SOURCE MATERIAL: Begin
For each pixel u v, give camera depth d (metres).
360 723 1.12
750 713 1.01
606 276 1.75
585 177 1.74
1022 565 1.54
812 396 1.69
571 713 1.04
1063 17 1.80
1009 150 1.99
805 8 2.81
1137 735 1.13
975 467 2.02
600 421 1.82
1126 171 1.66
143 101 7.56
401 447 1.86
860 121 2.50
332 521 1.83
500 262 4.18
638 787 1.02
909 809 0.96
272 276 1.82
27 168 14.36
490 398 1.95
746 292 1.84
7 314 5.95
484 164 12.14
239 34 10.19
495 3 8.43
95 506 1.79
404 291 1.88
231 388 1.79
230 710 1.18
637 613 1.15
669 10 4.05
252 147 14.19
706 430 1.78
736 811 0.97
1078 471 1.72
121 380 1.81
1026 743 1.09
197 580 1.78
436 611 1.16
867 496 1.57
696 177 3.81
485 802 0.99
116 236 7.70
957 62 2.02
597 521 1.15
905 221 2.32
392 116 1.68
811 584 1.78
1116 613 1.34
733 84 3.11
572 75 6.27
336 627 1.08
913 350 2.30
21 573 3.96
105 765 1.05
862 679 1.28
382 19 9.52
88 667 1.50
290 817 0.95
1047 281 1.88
SOURCE MATERIAL: End
The line with "746 292 1.84" through the last line of the entries above: output exactly those lines and nothing else.

- _REPLY TO THE EXERCISE_:
746 292 1.84
7 314 5.95
484 164 12.14
239 34 10.19
495 3 8.43
95 506 1.79
404 291 1.88
231 388 1.79
230 710 1.18
637 613 1.15
669 10 4.05
252 147 14.19
706 430 1.78
736 811 0.97
1078 471 1.72
121 380 1.81
1026 743 1.09
197 580 1.78
436 611 1.16
867 496 1.57
696 177 3.81
485 802 0.99
116 236 7.70
957 62 2.02
597 521 1.15
905 221 2.32
392 116 1.68
811 584 1.78
1116 613 1.34
733 84 3.11
572 75 6.27
336 627 1.08
913 350 2.30
21 573 3.96
105 765 1.05
862 679 1.28
382 19 9.52
88 667 1.50
290 817 0.95
1047 281 1.88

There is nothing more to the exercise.